Just tried mine. Very dark so opened the grind up. First attempt I could not remove the cup which got tangled in the of spout, so I took 30 gms from 17 over 30 seconds with 8 seconds pre infusion. As espresso, liquorice flavour but much nicer with an ounce or so of milk. Will have another and report back, but I have certainly had worse


----------



## Drewster (Dec 1, 2013)

hotmetal said:


> I and I will be interested to know how you find them.
> 
> Oh, and if you should find yo'sel ina de Babylon and ting, give my regards to Marcus Kahve. (Sorry, couldn't resist!)
> 
> To be honest I'm just relieved that this thread didn't turn out to be all about how to do domestic chores in a butch stylee. Which was what I will admit to thinking when I saw the title!
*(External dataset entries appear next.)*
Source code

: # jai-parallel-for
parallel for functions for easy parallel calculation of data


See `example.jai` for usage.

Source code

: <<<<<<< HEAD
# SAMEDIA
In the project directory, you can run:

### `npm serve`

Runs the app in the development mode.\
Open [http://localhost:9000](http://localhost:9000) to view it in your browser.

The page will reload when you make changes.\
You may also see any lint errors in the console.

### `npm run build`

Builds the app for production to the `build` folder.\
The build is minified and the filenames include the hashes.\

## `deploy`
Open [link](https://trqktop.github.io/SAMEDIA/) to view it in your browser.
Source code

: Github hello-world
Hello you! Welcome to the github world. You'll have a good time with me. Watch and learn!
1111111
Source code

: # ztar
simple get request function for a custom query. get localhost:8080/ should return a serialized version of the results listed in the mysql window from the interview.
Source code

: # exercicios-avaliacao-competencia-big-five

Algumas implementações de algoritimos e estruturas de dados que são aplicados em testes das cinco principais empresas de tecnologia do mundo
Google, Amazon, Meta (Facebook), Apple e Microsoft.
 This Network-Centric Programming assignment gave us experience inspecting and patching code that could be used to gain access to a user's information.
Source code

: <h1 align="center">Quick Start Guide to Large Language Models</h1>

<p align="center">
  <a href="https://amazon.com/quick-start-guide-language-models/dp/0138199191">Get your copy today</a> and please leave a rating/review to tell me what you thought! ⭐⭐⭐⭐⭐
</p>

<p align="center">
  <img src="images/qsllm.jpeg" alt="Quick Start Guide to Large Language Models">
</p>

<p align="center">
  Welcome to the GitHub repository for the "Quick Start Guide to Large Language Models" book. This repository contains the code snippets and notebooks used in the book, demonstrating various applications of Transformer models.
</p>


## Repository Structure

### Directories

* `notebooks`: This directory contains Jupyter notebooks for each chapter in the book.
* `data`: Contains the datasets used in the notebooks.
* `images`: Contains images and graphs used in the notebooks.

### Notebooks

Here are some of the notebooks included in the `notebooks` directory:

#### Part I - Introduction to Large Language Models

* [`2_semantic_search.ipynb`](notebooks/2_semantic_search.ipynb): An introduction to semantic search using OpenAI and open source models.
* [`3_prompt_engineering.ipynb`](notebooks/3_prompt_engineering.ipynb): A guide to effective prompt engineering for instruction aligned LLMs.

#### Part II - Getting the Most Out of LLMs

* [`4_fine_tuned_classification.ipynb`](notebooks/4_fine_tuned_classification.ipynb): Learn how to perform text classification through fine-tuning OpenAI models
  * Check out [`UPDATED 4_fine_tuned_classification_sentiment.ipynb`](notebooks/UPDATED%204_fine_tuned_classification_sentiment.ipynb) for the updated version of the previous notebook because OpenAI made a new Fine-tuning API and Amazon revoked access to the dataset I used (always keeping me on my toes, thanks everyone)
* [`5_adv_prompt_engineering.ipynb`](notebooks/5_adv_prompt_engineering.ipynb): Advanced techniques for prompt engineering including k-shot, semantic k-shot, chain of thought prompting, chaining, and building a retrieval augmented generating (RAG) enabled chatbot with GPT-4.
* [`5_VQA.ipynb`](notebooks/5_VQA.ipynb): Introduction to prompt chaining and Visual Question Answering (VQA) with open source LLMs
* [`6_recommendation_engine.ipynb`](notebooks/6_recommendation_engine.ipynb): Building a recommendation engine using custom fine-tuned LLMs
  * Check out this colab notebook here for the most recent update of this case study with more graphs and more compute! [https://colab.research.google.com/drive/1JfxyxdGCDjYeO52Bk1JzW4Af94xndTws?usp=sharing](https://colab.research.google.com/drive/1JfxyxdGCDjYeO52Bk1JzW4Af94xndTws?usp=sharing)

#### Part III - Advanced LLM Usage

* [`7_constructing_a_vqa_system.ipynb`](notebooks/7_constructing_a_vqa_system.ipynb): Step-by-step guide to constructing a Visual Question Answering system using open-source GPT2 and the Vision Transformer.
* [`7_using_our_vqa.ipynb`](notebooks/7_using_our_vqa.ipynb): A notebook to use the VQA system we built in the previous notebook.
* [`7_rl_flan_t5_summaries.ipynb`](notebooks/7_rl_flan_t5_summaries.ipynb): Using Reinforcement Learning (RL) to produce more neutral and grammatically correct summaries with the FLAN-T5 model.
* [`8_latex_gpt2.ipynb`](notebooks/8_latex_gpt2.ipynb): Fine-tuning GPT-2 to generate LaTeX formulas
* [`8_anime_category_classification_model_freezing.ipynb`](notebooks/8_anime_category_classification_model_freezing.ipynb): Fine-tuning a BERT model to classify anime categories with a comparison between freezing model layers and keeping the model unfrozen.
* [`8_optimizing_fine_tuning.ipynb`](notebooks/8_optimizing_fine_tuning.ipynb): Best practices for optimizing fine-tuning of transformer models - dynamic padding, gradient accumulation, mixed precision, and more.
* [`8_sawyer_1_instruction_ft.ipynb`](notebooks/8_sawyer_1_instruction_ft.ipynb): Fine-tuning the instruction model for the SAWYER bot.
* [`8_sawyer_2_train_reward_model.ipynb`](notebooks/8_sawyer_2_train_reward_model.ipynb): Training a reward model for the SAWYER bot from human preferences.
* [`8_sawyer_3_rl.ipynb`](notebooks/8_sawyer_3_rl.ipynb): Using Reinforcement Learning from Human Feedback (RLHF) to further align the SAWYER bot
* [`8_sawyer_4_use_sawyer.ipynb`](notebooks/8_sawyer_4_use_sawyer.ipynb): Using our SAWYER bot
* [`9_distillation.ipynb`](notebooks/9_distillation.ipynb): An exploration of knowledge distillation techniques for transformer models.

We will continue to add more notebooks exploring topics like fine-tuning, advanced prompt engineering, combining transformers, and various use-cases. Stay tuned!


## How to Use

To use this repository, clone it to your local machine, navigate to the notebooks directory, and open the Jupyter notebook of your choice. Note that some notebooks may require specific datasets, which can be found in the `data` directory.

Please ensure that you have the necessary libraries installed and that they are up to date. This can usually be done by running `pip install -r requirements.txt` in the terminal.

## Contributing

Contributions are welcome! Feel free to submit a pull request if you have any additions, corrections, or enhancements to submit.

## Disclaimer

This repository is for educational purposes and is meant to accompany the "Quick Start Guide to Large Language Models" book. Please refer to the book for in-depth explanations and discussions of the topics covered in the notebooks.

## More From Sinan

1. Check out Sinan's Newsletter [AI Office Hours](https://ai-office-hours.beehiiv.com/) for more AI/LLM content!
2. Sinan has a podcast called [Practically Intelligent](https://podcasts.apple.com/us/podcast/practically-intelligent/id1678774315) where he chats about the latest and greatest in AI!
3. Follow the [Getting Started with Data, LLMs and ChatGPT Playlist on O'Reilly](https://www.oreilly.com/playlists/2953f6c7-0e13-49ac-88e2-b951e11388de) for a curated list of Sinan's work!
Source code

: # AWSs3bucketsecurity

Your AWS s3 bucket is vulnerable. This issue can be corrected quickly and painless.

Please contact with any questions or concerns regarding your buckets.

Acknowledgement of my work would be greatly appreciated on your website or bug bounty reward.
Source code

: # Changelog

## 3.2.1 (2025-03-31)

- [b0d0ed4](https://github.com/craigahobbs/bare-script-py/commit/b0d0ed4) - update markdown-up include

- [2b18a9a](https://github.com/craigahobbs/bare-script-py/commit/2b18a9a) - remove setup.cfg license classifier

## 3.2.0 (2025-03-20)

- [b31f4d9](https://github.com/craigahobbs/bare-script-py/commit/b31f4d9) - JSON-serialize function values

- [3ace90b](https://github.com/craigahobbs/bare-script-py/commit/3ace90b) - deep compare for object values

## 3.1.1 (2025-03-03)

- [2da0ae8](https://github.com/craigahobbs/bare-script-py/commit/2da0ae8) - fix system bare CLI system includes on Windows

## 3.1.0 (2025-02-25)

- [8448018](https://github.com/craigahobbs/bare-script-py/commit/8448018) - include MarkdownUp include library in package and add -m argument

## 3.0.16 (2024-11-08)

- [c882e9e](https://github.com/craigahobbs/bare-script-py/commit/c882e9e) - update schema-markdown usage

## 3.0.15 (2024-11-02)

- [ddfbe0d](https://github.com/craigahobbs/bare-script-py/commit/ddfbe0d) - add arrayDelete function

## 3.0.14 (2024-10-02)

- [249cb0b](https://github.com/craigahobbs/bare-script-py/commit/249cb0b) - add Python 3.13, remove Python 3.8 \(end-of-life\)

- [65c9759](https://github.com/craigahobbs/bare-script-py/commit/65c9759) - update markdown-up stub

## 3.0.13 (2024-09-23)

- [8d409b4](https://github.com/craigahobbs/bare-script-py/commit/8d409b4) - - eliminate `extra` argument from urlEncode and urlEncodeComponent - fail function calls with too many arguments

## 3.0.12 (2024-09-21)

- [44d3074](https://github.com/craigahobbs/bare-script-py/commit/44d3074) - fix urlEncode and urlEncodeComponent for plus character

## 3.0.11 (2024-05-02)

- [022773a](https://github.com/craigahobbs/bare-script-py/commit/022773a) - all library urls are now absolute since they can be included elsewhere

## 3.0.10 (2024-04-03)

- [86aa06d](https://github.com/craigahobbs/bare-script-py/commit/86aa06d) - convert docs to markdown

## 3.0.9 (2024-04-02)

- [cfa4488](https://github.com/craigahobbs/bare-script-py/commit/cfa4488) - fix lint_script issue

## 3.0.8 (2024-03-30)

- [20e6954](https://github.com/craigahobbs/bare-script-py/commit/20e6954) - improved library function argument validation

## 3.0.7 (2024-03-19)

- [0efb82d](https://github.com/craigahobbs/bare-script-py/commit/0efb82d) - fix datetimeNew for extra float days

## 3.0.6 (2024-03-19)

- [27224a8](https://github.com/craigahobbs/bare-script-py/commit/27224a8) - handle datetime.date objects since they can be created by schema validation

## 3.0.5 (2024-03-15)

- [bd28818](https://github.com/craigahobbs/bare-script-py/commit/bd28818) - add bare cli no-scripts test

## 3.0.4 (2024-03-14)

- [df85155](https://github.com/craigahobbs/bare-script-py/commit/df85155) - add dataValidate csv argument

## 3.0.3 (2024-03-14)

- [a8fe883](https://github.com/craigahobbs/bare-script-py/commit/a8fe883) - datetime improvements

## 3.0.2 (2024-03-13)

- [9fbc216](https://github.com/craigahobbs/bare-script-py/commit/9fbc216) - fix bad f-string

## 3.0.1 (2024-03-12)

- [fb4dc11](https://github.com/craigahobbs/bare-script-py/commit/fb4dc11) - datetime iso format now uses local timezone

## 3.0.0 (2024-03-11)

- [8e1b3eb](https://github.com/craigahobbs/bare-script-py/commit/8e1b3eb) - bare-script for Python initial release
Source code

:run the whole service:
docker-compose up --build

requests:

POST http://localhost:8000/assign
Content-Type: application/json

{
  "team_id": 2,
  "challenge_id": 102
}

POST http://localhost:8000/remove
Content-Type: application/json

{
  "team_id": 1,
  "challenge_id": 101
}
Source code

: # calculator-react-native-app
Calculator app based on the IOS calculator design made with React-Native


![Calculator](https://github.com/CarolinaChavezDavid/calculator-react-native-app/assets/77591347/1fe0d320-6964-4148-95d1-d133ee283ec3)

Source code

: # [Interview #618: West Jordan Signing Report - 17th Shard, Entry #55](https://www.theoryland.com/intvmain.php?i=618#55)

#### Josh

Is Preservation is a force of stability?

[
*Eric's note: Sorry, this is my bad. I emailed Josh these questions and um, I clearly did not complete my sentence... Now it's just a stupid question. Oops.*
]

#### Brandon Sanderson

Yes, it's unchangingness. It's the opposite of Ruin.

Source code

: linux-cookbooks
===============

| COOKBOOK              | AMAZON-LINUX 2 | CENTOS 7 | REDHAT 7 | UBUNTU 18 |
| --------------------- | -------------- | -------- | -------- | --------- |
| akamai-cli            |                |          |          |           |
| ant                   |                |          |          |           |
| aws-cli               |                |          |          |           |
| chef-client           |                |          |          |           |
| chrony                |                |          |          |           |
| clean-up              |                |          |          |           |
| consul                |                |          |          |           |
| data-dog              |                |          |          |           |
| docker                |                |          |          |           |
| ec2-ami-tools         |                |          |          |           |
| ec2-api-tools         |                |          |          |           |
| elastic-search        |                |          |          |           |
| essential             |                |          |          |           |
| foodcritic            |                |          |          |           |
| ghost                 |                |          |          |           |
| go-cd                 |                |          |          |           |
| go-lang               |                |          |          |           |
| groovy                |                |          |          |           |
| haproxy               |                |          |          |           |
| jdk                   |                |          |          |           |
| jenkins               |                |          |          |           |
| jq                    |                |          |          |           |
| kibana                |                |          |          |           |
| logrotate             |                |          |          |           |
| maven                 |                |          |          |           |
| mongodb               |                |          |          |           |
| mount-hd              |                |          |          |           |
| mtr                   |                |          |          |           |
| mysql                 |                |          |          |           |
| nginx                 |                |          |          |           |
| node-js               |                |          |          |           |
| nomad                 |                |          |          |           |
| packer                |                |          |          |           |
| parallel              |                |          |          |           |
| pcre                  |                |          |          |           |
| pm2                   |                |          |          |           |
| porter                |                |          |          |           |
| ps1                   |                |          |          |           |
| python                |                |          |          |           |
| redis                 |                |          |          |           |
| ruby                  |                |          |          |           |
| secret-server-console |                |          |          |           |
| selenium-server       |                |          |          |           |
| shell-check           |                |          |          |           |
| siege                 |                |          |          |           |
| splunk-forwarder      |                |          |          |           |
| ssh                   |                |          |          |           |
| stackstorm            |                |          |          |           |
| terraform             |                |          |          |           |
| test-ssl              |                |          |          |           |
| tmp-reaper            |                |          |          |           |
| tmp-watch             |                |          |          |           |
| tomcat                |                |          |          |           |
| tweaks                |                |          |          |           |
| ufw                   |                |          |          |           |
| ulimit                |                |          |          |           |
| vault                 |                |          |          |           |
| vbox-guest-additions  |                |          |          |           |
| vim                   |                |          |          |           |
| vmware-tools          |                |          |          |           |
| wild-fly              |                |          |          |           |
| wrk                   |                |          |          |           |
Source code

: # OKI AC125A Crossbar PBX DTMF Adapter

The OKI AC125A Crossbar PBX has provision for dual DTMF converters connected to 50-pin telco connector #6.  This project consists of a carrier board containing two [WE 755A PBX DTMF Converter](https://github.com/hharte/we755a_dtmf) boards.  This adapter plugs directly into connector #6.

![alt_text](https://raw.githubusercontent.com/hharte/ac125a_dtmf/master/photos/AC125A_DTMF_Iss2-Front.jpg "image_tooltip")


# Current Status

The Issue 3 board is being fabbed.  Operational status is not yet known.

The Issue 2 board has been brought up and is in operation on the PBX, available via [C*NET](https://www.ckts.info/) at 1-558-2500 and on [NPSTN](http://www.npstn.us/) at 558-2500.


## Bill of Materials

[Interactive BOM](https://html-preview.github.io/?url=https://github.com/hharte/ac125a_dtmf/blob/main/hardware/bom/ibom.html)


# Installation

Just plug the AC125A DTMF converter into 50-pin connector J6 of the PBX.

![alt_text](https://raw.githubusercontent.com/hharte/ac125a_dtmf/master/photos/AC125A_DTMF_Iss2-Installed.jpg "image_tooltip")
Sey mi gi ya 'eart attack! I don't mind your Althea and Donna 'omage but....

Don ya dis Tuff Gong!! Iron Like a Lion In Zion was his "last" big hit - mainly cos it was only released about 10 years after he died.


----------



## aaronb (Nov 16, 2012)

Catch a Fire #1 album


----------



## Milanski (Oct 10, 2013)

Coarser grind, 30g from 18g in 28secs - weirdly less stale tasting and I think I got a hint of dark berry in there.


----------